Earlier this month the U.S. Department of Justice announced that it will approve the retail pharmacy giant's purchase of Aetna, one of the country's largest health insurers, assuming the latter divests its Medicare Part D prescription drug plan for businesses for individuals. Regulators in Connecticut, where Aetna is based, also approved the deal earlier this month. It still has to pass through other state regulatory agencies, though.

In addition to her concern about potential premium rate increases, Vullo also expressed worry about increased pharmaceutical costs; data privacy issues; community support, and CVS' ability to do business statewide, “in a manner that serves New York's communities fairly and equitably, including those communities most in need of access to affordable health care services.”

“As part of this proposal, Aetna must commit to maintaining Aetna's products, services networks (without DFS's approval) and that this transaction's proposed savings are actually felt by New Yorkers, including in premium reductions,” she said. “I have already expressed my concerns that Aetna has not participated in the individual market on the New York Exchange.”

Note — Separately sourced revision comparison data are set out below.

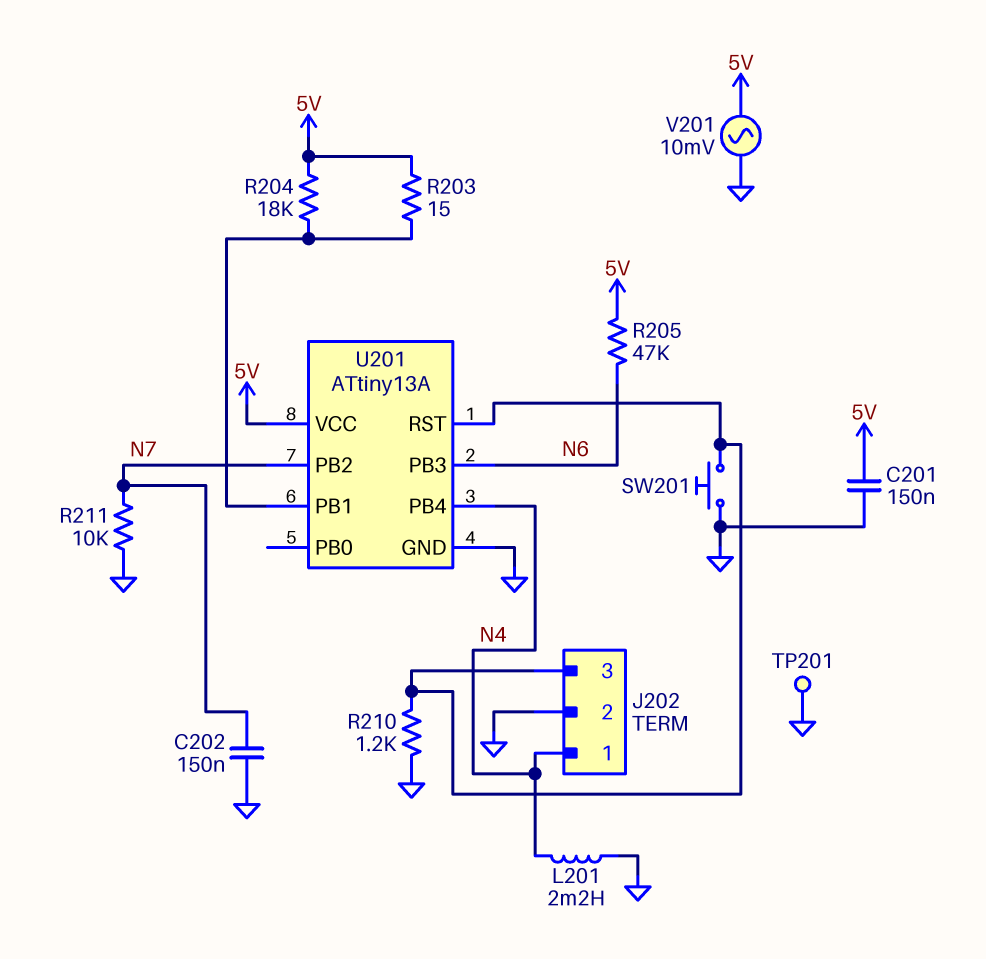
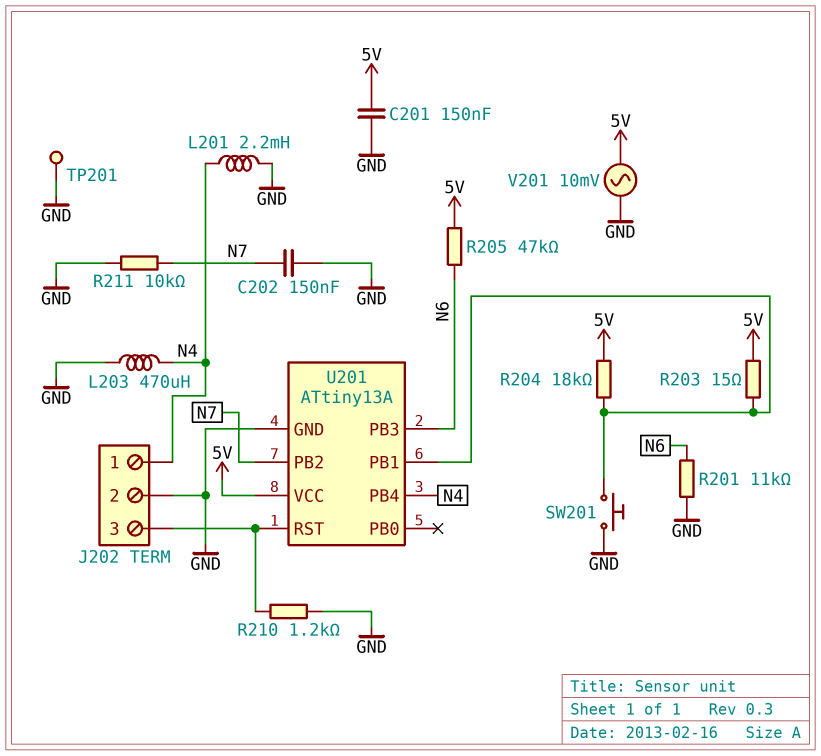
L203: none -> 470uH (GND, N4)
R201: none -> 11k (GND, N6)
SW201: button (GND, J202/3) -> button (GND, U201/PB1)

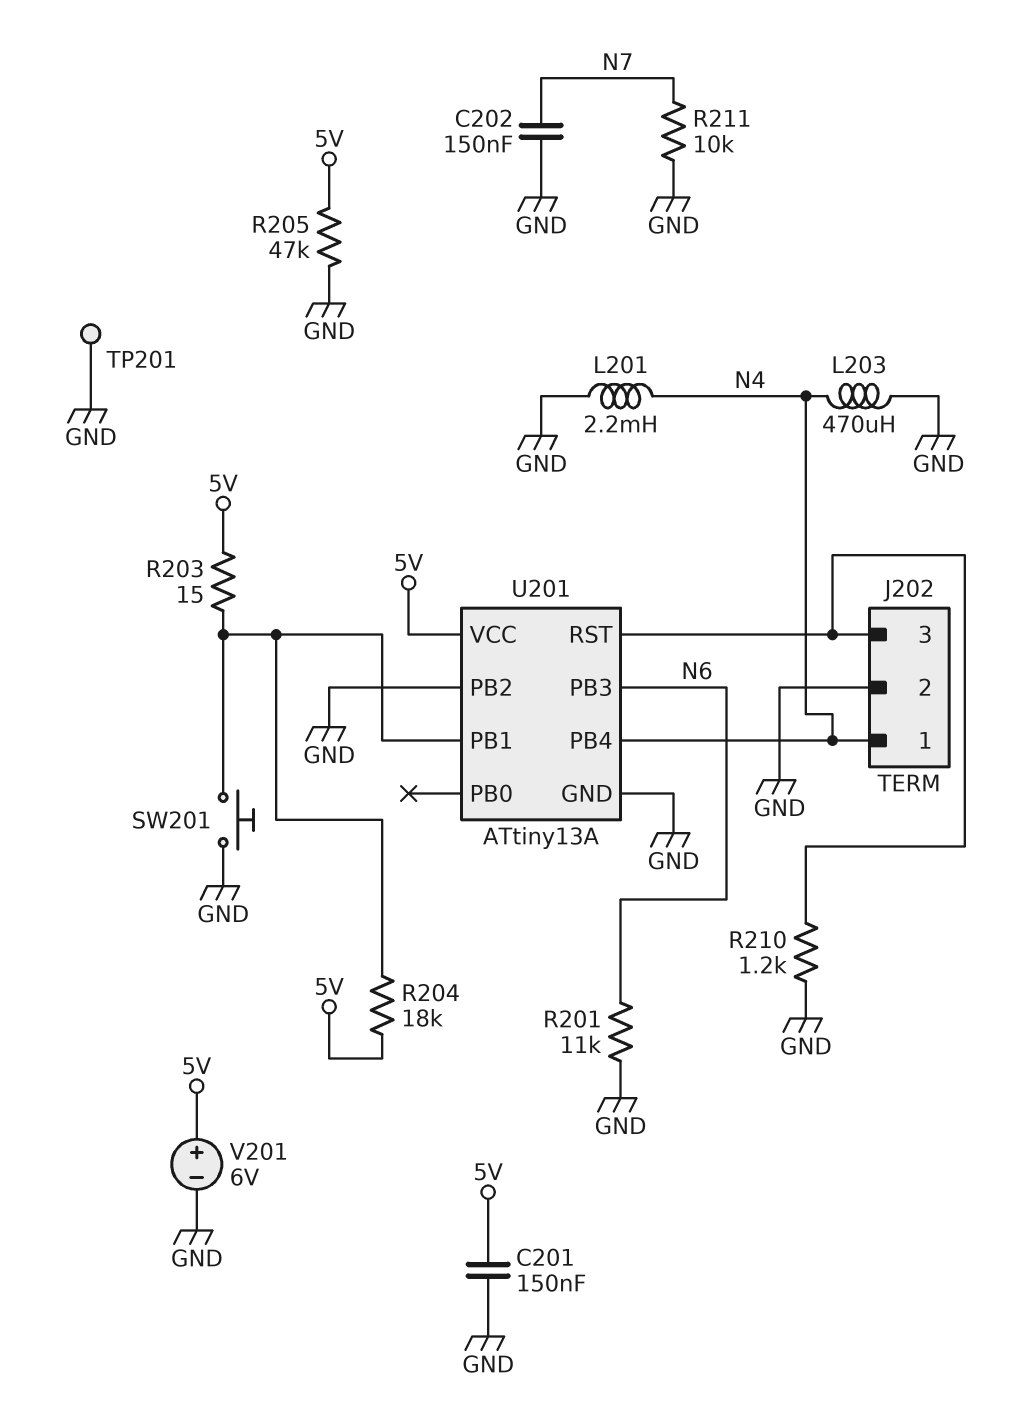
R205: 47k (5V, N6) -> 47k (5V, GND)
U201 pin PB2: N7 -> GND
V201: AC 10mV (5V, GND) -> 6V (plus 5V, minus GND)

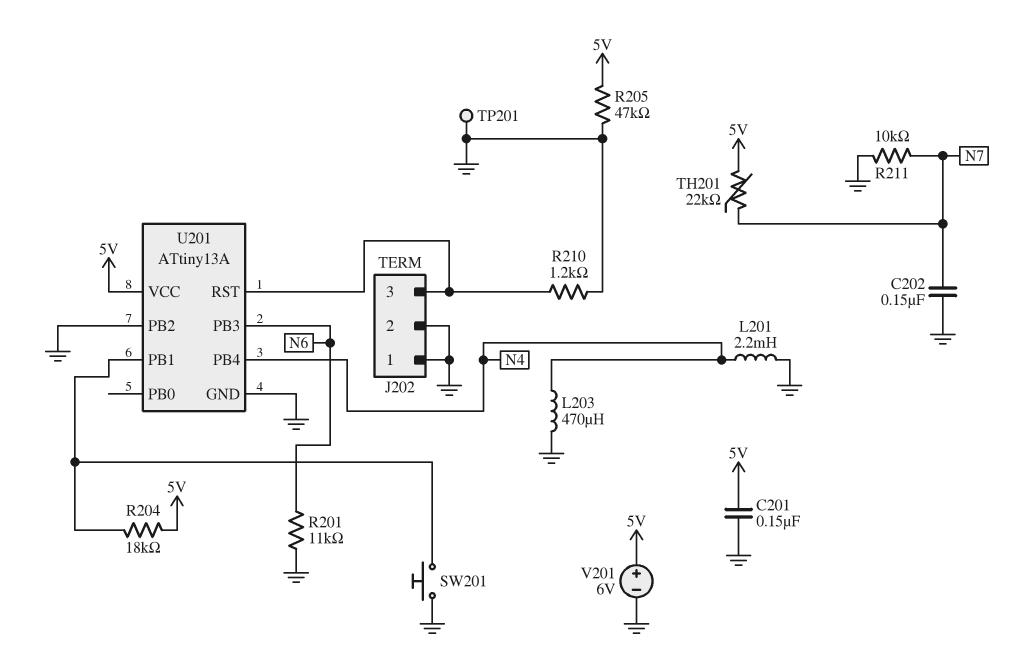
J202 pin 1: N4 -> GND
R203: 15 (5V, U201/PB1) -> none
TH201: none -> 22k (5V, N7)

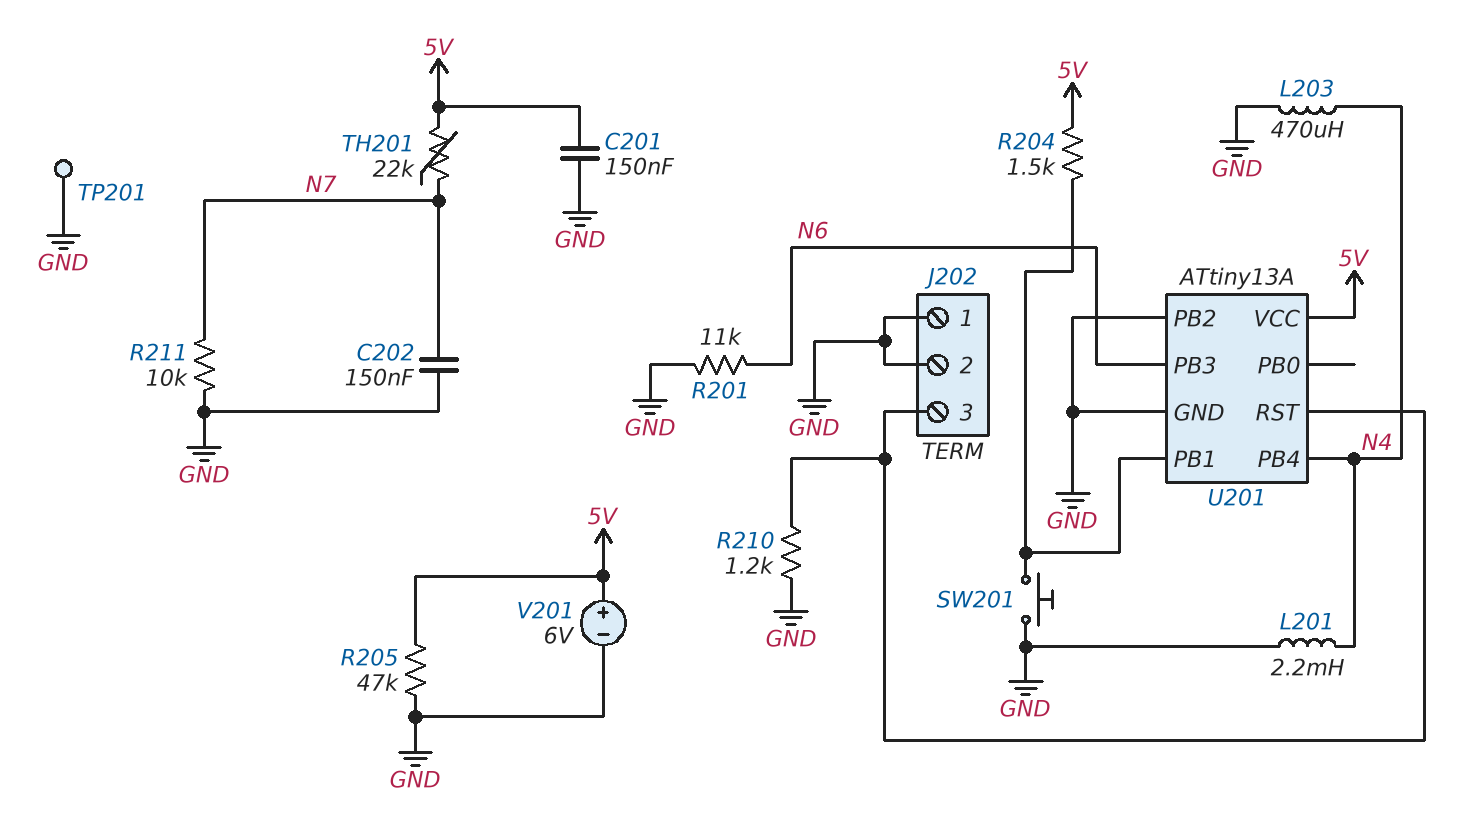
R204: 18k (5V, U201/PB1) -> 1.5k (5V, U201/PB1)

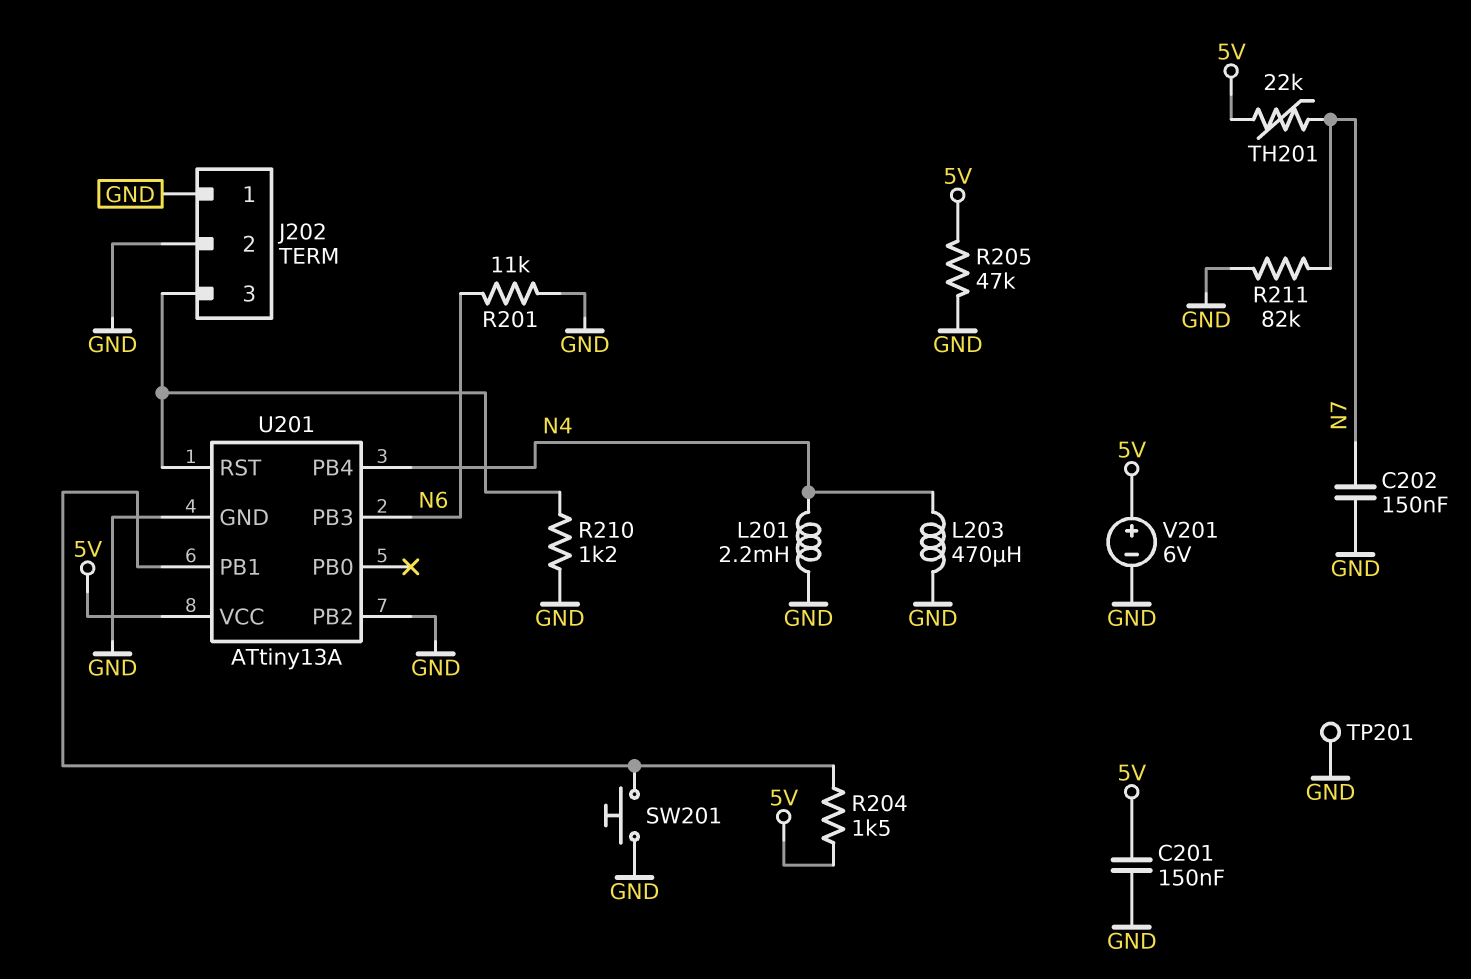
R211: 10k (GND, N7) -> 82k (GND, N7)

Vullo continued: “If the transaction proponents are really serious about their claim to protect New Yorkers in communities across the State, then they will support the Affordable Care Act markets in New York, assist New Yorkers who are uninsured and underinsured, and provide health care service to everyone, not just the rich.”

In addition, during oral testimony during the hearing, Vullo was seeking support from CVS for a proposed state law that would require prescription benefit managers to register with the Financial Services Department, according to a New York Post account of the hearing.

CVS lawyer Elizabeth Ferguson told Vullo during the hearing that the company would not oppose the measure, the Post said.